Research and policy implications

Our study identifies several research and policy implications. Considering the sociodemographic profile of waterpipe smokers is different to that of cigarette smokers, waterpipe-specific interventions should be developed to prevent uptake and promote cessation. The strong association between non-white ethnicities and waterpipe smoking suggests these interventions should involve addressing cultural aspects of waterpipe use. One example is attending to the fact that population groups may use waterpipe-serving premises as a socially-acceptable alternative to alcohol consumption [33], or as an expression of cultural heritage [34]. Having said this, nearly a third of white students had tried waterpipe smoking, emphasising the cross-cultural nature of this habit.

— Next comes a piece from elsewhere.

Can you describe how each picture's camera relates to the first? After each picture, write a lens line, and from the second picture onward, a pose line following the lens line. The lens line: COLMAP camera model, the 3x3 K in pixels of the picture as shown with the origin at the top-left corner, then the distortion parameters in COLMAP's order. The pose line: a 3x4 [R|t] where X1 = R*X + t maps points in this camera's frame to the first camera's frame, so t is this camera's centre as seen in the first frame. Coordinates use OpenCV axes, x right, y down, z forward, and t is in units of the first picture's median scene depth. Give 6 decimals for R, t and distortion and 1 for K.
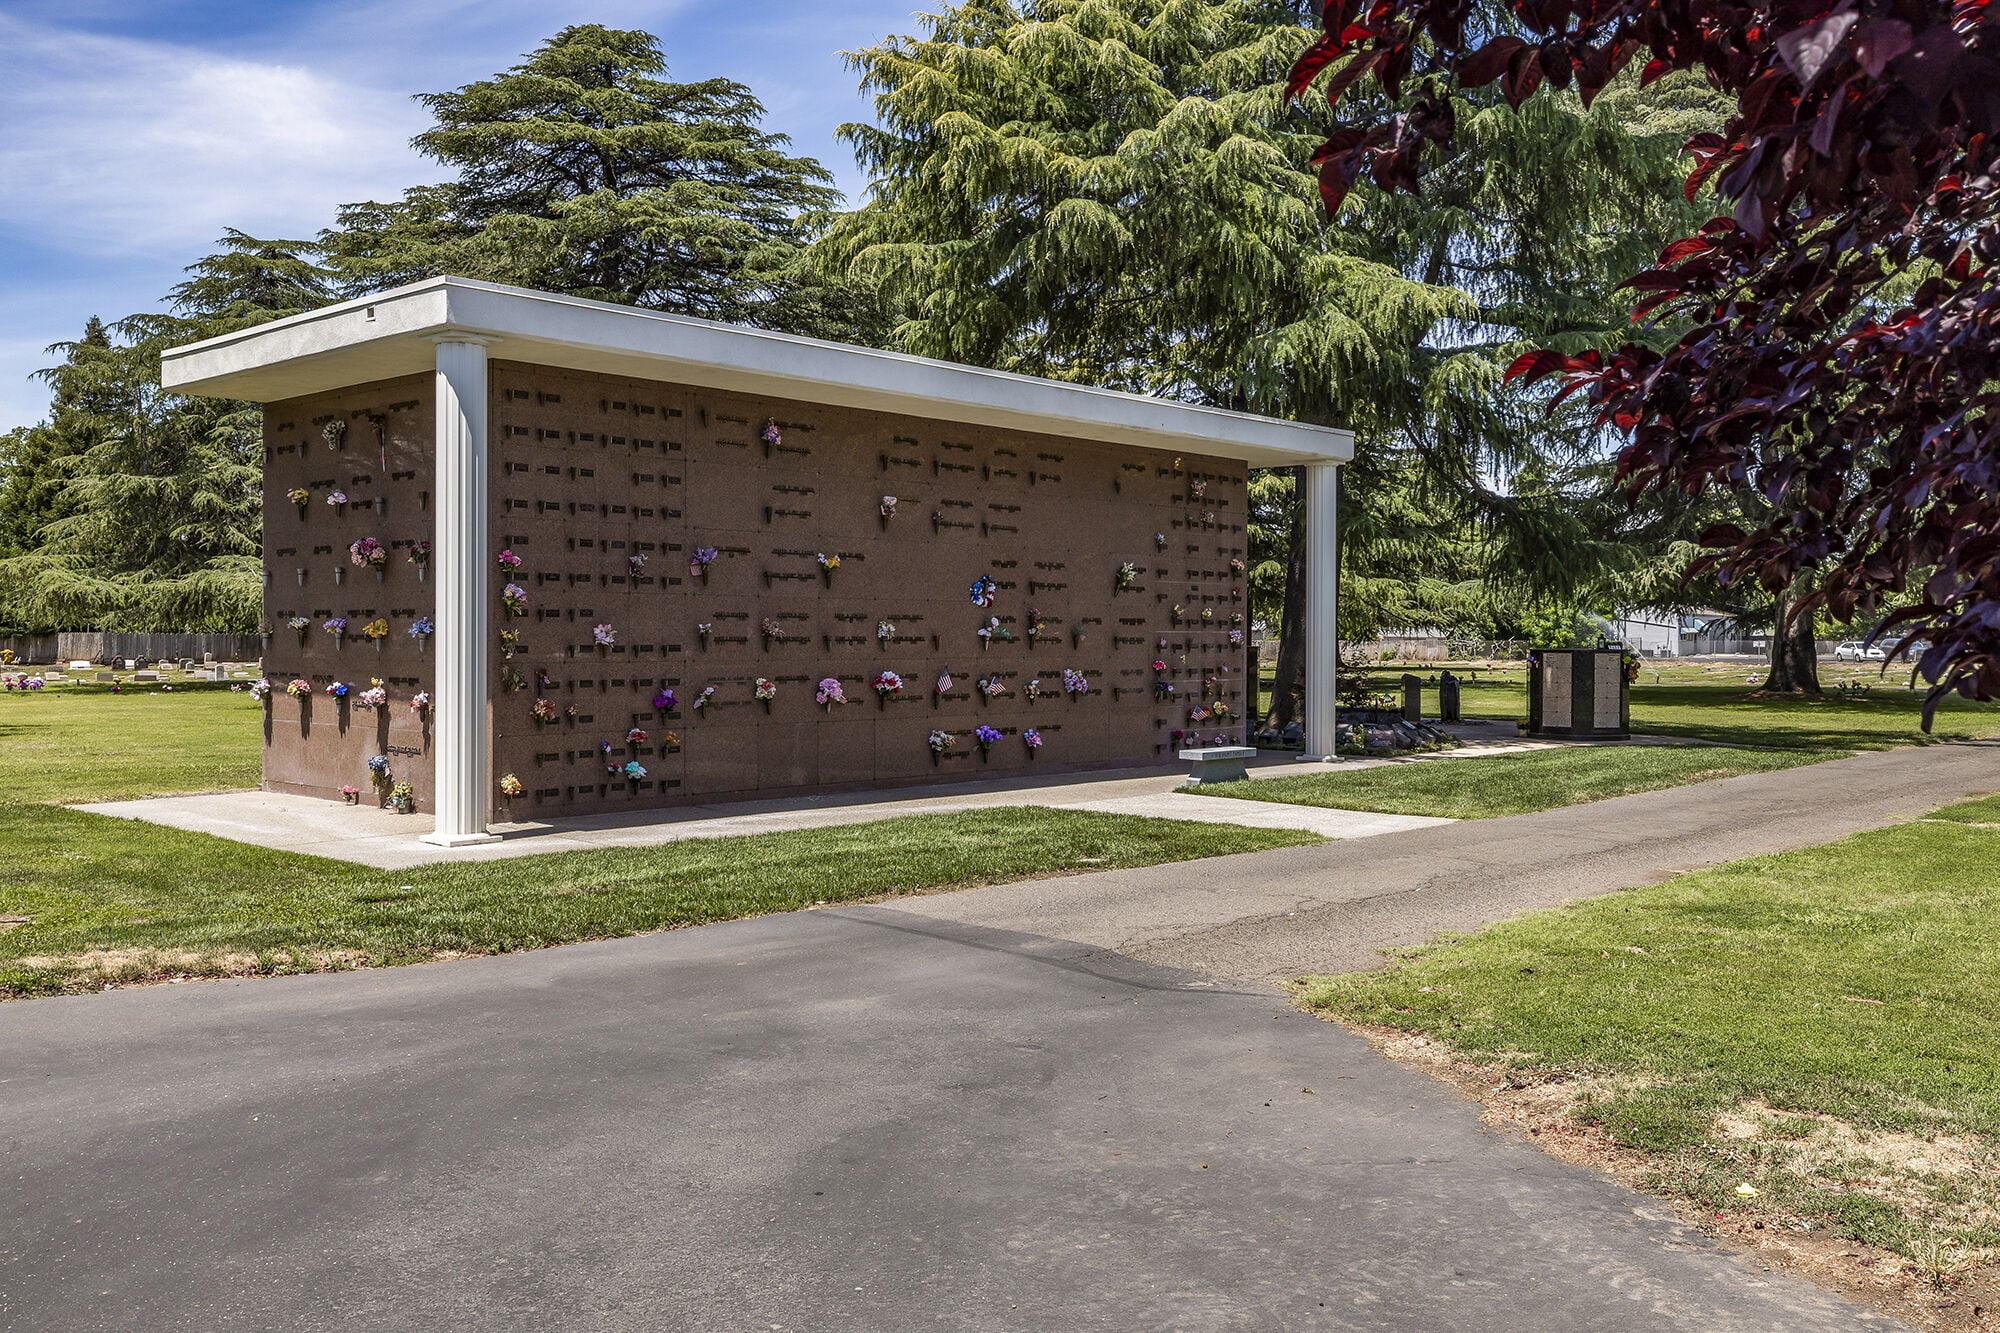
lens RADIAL K [[1737.9, 0, 1000.0], [0, 1737.9, 666.5], [0, 0, 1]] dist [-0.001427, -0.000060]
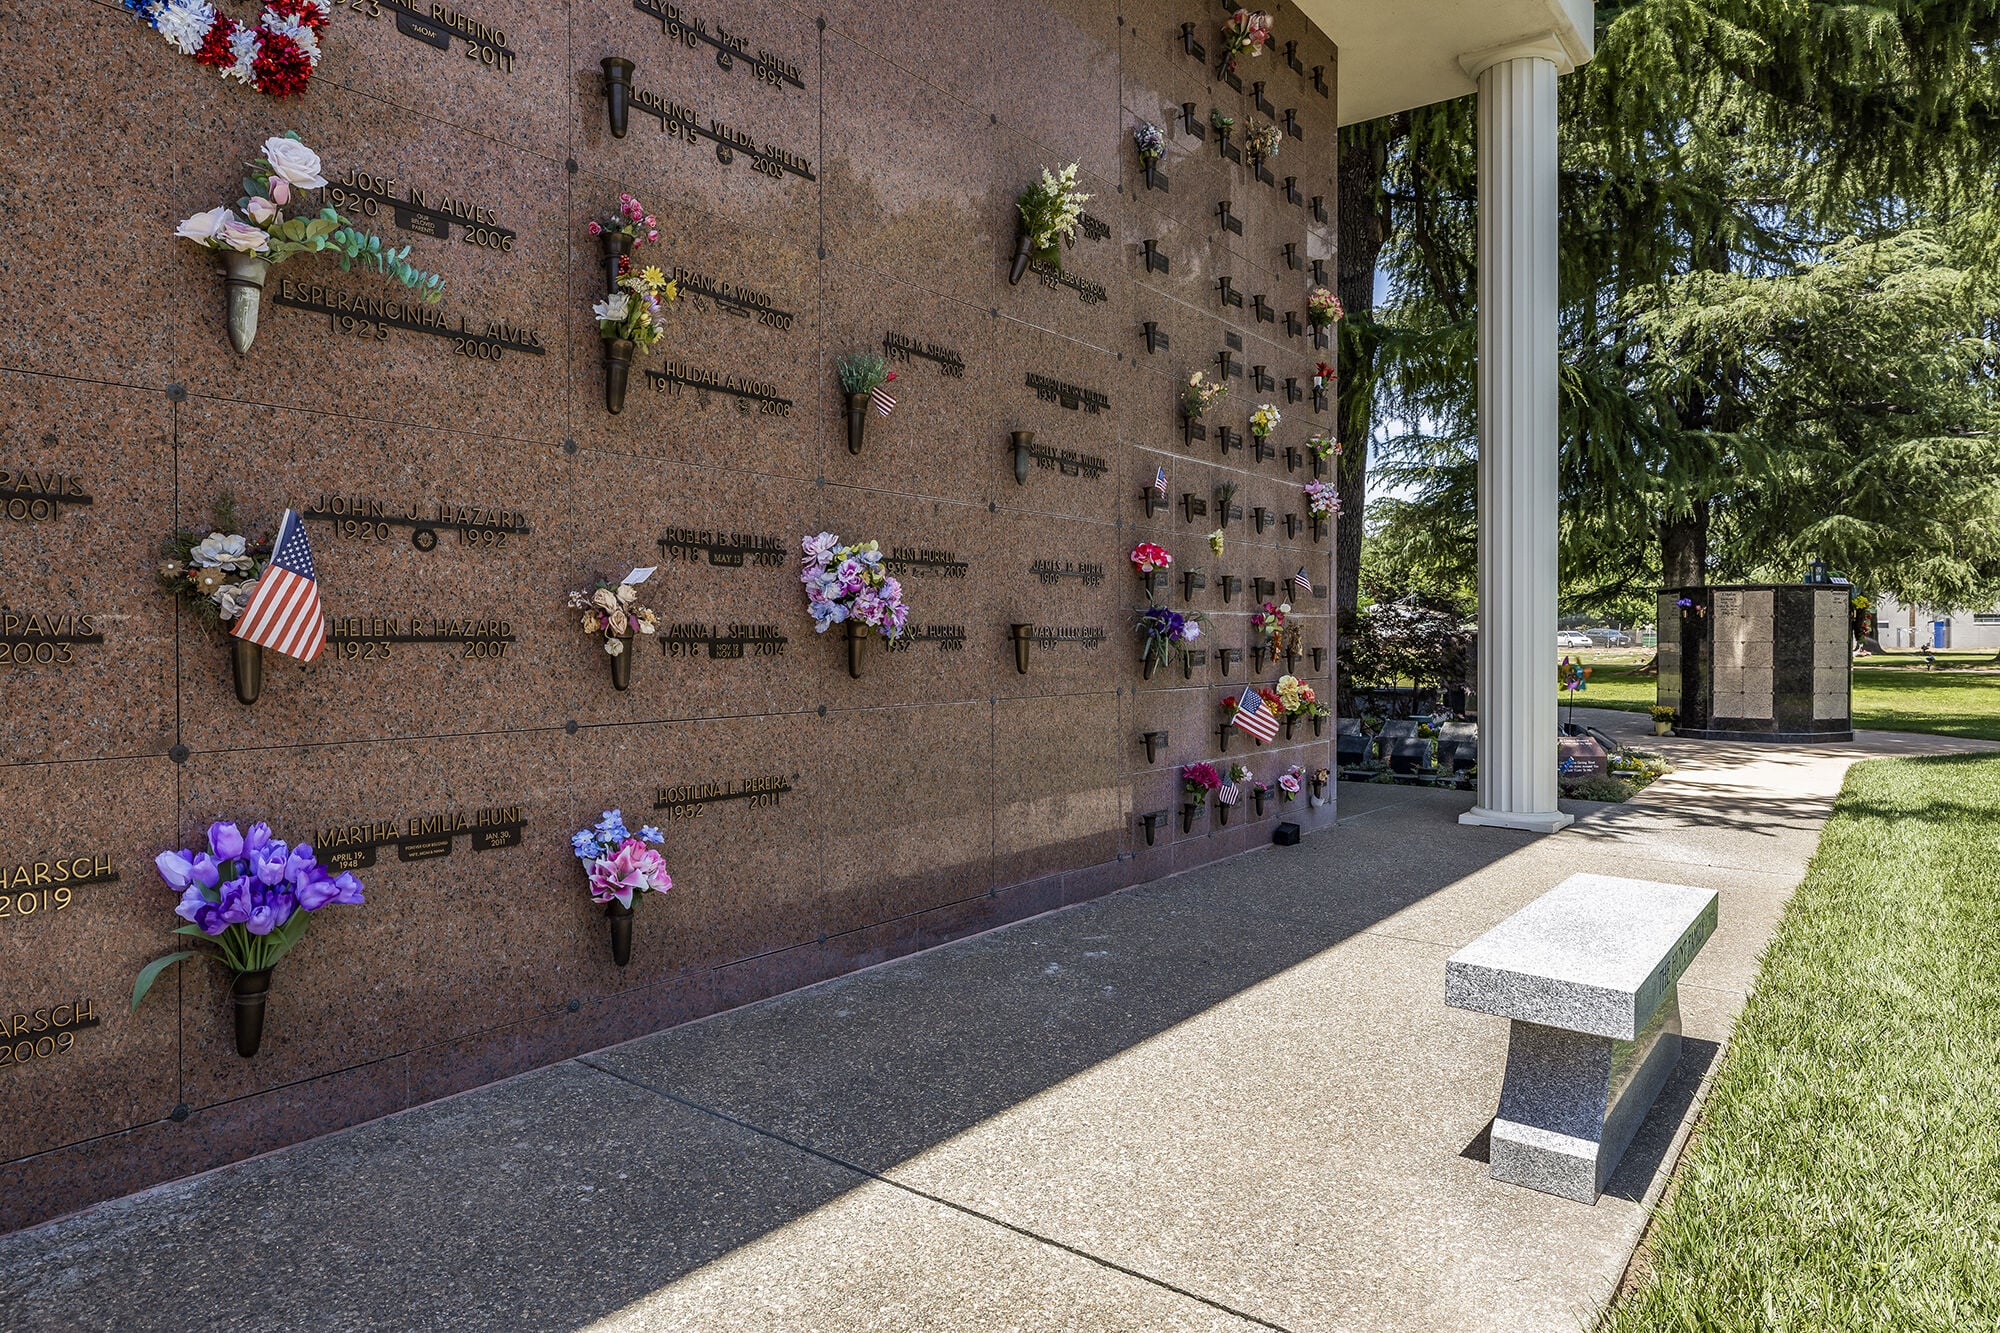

We identified that most students in this study initiated waterpipe under 18 years of age, the legal age of tobacco sale in the UK. Considering a third of users initiated waterpipe in waterpipe-serving premises (and indeed 38 % continue to use waterpipe there), proximity to such premises may promote uptake [22, 35]. While taxation is thought to be among the single most effective tobacco control intervention to reduce cigarette demand [36, 37], waterpipe tobacco may be more inelastic than cigarettes as consumers generally share waterpipes, and hence its cost, with their peers [38]. Waterpipes consumed by one person may be more price senstive than waterpipes consumed by group sharing. Efforts should be made to enforce health warning labels on waterpipe tobacco packs, apparatuses and related accessories in line with recommendations of the WHO Framework Convention on Tobacco Control, as this appears poorly implemented in some settings [39]. In London particularly, these recommendations may prove difficult to implement without further financial support of tobacco control enforcement work.

Strengths and limitations

This study benefits from its large and ethnically-diverse sample size, covering three areas of London. Although our sample demographics were not completely consistent with local census data, our findings may be generalizable to other ethnically-diverse urban areas of the country. However this study has several limitations. We were unable to include measures of socioeconomic position in our multivariate analysis, although a recent epidemiological review suggested waterpipe smoking is generally associated with a higher socioeconomic status [2, 22]. We were unable to describe other measures of waterpipe prevalence, such as current or frequent use (due to small sample sizes), which may better inform tobacco control surveillance. Our sample may have been prone to selection bias as we are unsure of the characteristics of non-respondents, both at school-level and student-level.

Conclusions

Ever waterpipe smoking is common in young school age children, and more prevalent than cigarettes, in an ethnically-diverse area of southeast London. Correlates of waterpipe use may vary considerably to those for cigarette use. National tobacco control surveillance should include gathering waterpipe prevalence data to inform epidemiological trends in use. Meanwhile, appropriate interventions should be designed and evaluated, and policy should be enforced, to prevent further uptake and promote cessation.